_Description of the task:_
Please rewrite the part of the data that begins with the line containing "### 2.1 데이터셋 정의" and ends with the line containing "- [ ] High concentration in a single market", with "Canadian" replaced by "European" and nothing else altered.

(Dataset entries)
[Start of Attachment]

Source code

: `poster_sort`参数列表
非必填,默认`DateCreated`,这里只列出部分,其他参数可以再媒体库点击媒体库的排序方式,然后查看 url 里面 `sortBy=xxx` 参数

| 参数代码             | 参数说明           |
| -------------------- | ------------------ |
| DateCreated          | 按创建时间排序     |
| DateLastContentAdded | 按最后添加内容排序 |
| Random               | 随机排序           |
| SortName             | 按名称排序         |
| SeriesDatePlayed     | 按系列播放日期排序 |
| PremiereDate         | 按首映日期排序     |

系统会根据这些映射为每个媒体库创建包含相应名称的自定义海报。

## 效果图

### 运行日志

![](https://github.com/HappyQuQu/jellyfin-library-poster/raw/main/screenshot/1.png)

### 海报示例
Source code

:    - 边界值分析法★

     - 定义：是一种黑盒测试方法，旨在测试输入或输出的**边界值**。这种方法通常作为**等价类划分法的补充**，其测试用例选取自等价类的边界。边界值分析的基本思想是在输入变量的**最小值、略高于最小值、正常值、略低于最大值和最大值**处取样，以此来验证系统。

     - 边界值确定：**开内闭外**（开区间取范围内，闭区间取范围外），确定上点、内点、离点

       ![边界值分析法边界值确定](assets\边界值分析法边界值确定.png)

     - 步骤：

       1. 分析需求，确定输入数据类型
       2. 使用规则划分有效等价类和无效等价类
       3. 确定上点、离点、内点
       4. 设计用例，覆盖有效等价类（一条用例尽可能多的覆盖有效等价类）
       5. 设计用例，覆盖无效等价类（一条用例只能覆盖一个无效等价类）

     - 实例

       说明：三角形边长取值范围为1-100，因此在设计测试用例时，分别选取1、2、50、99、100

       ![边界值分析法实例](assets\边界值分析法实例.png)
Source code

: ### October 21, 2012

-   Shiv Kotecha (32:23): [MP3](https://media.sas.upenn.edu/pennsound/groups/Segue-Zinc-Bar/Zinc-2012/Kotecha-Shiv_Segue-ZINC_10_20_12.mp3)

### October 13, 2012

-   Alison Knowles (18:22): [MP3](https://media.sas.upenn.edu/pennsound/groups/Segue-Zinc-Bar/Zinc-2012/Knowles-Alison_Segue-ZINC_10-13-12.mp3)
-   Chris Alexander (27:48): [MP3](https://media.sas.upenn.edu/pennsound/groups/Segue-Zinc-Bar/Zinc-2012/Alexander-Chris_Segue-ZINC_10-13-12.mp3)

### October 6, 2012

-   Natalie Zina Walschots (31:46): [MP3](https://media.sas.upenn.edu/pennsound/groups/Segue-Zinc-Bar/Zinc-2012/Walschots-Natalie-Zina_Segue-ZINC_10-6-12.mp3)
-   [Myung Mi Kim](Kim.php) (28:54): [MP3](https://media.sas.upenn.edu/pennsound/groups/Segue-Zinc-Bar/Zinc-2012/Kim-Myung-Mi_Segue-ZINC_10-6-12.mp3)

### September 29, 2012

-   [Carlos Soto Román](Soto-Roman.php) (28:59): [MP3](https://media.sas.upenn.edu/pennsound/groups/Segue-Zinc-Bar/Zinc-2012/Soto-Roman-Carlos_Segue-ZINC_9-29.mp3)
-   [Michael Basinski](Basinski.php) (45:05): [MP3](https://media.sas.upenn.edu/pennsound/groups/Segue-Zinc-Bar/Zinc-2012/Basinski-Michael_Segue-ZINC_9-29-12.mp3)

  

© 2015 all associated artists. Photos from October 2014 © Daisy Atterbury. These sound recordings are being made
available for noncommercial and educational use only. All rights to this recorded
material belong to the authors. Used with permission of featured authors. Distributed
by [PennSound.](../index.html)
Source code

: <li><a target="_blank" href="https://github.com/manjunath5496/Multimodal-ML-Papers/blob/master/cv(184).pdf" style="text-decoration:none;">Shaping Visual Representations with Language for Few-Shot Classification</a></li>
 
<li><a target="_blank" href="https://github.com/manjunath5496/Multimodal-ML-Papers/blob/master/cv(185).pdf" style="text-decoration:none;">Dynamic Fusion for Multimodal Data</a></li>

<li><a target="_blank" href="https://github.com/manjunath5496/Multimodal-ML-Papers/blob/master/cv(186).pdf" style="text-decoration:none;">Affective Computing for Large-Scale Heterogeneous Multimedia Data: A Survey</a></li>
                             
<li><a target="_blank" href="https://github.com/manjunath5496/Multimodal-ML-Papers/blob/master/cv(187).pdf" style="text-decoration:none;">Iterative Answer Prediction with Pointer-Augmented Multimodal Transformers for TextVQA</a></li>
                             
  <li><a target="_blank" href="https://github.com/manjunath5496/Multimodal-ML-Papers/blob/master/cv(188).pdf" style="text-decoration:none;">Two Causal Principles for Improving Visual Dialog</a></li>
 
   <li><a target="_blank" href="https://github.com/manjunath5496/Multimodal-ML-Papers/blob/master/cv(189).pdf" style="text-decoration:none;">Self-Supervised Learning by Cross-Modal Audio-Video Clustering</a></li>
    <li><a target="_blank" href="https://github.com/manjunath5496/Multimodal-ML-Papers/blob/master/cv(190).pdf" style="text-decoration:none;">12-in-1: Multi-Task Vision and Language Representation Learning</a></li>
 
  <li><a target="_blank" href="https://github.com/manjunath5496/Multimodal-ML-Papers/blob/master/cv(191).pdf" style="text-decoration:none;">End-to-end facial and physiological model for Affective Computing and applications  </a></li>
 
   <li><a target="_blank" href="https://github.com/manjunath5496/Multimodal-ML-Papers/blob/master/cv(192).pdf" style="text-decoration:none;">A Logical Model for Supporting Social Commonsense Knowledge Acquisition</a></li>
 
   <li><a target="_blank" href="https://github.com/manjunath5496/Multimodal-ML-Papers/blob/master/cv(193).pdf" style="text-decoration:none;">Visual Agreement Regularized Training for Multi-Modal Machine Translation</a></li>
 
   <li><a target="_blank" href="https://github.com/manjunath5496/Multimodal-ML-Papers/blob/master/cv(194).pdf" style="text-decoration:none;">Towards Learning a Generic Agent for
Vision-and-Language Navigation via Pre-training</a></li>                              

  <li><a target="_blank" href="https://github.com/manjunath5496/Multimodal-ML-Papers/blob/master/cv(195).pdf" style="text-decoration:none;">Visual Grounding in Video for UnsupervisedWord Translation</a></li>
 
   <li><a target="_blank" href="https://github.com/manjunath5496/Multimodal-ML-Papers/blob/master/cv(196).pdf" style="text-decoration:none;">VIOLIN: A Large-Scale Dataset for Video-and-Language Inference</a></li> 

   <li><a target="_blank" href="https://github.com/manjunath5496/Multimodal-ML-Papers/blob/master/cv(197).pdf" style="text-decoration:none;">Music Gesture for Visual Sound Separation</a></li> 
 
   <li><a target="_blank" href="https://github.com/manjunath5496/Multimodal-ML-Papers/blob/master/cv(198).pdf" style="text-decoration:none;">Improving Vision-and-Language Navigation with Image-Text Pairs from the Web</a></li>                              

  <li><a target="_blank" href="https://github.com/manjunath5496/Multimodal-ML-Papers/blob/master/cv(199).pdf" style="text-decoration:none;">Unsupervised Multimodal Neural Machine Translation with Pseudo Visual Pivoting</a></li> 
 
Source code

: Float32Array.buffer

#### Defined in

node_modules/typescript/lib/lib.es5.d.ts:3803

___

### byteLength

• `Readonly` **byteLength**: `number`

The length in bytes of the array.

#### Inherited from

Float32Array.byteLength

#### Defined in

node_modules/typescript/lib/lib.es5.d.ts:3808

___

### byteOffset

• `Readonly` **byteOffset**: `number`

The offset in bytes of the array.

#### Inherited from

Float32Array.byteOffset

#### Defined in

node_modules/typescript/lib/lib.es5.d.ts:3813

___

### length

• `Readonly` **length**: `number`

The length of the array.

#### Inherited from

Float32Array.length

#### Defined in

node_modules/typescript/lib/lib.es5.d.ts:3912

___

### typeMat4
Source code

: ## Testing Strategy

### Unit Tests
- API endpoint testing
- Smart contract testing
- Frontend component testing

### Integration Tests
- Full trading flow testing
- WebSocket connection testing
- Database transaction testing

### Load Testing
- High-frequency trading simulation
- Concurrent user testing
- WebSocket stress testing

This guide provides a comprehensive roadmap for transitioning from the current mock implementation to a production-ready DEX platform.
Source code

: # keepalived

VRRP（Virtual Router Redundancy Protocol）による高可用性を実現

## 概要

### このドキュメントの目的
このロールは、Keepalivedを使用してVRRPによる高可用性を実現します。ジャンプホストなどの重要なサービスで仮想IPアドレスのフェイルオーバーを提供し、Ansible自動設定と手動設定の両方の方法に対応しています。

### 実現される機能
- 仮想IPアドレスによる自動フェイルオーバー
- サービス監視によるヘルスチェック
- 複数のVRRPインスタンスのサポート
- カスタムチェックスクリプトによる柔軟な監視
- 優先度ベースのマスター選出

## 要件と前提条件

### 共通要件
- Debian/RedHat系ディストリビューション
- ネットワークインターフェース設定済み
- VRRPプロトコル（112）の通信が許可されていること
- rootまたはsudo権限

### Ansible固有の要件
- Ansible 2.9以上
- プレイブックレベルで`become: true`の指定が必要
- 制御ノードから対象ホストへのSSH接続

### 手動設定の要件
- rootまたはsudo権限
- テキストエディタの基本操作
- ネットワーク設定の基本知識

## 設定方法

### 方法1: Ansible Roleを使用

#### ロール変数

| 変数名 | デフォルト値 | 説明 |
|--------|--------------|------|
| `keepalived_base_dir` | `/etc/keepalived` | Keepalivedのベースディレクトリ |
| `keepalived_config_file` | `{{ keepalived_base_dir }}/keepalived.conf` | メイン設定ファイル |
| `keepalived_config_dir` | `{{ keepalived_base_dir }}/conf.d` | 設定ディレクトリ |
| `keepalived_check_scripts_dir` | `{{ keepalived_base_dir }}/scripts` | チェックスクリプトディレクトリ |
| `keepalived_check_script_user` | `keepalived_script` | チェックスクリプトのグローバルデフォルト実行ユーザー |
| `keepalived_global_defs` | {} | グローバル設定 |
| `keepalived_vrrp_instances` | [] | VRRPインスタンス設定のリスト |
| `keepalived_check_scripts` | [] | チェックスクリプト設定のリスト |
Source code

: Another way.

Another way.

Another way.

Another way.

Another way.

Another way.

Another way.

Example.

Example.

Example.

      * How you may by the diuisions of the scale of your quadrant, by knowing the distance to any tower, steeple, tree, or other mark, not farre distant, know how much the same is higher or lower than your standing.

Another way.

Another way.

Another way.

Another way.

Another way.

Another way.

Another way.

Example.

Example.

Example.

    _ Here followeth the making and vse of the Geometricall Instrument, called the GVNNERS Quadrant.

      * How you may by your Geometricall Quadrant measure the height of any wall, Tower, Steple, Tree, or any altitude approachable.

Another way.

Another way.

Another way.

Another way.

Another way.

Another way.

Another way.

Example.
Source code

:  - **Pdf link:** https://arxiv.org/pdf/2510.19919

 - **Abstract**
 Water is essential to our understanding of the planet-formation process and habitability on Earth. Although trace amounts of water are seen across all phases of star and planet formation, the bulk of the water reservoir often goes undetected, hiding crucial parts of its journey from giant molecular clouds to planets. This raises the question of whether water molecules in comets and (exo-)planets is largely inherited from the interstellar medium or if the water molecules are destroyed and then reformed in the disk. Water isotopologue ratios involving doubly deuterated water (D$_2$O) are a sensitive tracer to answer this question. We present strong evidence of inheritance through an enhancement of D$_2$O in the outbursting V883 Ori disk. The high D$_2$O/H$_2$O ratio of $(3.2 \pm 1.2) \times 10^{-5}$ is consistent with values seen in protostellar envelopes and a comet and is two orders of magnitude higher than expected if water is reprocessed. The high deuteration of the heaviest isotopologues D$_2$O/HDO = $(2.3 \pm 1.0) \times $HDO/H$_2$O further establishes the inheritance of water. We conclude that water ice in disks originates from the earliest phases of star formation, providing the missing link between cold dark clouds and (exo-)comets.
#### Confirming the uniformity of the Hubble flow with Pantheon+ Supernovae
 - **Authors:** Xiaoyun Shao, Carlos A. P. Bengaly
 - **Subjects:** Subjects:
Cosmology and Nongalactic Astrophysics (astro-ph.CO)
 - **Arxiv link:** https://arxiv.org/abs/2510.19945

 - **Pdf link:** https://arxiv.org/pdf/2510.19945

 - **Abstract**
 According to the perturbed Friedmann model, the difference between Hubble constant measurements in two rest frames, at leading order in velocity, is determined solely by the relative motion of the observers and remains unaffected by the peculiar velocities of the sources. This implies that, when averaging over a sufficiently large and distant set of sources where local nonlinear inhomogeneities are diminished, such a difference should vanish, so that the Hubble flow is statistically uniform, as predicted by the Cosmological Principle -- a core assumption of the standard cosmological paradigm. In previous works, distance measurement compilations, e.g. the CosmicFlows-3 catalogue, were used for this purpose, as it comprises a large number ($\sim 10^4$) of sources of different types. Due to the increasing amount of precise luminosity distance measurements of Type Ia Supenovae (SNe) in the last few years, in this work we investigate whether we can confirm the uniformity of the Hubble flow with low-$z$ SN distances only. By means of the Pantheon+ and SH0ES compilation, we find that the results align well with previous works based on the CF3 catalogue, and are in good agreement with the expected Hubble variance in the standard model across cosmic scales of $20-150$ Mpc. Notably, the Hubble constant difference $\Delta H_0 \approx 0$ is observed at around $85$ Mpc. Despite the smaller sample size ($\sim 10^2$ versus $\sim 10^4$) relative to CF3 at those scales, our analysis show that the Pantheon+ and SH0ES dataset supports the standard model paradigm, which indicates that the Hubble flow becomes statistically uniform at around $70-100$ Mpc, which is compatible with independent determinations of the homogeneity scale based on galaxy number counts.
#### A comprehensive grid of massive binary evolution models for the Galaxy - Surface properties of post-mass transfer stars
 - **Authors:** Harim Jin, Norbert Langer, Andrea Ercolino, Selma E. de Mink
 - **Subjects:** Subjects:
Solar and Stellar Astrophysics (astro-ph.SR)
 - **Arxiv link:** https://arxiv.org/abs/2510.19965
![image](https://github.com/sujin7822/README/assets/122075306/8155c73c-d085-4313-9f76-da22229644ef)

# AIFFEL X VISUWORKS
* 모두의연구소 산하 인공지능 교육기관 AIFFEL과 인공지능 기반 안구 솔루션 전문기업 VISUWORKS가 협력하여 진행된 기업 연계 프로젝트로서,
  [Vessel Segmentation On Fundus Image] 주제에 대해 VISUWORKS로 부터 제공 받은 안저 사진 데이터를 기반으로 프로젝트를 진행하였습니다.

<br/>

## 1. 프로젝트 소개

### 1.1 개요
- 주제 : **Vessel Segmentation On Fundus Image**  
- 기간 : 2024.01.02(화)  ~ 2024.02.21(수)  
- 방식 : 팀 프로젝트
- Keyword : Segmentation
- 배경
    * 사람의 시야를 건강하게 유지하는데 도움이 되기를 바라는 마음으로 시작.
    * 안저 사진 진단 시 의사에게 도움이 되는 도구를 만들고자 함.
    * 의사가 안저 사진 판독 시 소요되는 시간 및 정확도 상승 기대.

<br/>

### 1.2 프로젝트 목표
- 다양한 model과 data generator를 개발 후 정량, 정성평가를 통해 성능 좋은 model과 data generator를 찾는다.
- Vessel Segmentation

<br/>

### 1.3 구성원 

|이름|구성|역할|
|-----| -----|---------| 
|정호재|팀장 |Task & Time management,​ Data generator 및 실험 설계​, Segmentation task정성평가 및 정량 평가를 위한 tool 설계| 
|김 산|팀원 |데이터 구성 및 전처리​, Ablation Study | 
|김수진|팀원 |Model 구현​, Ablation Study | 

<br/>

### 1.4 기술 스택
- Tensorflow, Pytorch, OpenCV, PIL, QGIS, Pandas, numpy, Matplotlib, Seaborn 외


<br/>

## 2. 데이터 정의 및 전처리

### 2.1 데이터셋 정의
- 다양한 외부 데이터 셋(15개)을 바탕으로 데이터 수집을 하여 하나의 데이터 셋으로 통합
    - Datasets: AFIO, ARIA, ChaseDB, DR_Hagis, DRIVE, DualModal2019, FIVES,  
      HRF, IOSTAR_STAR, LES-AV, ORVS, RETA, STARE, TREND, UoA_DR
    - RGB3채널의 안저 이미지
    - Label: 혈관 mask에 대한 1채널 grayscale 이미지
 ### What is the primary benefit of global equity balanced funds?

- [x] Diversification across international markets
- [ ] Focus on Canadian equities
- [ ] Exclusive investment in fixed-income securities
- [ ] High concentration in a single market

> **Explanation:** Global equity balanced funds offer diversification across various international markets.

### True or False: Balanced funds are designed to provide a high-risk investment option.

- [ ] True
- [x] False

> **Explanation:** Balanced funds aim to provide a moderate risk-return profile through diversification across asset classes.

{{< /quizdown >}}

[End of Attachment]

_Output for this exercise:_
### 2.1 데이터셋 정의
- 다양한 외부 데이터 셋(15개)을 바탕으로 데이터 수집을 하여 하나의 데이터 셋으로 통합
    - Datasets: AFIO, ARIA, ChaseDB, DR_Hagis, DRIVE, DualModal2019, FIVES,  
      HRF, IOSTAR_STAR, LES-AV, ORVS, RETA, STARE, TREND, UoA_DR
    - RGB3채널의 안저 이미지
    - Label: 혈관 mask에 대한 1채널 grayscale 이미지
 ### What is the primary benefit of global equity balanced funds?

- [x] Diversification across international markets
- [ ] Focus on European equities
- [ ] Exclusive investment in fixed-income securities
- [ ] High concentration in a single market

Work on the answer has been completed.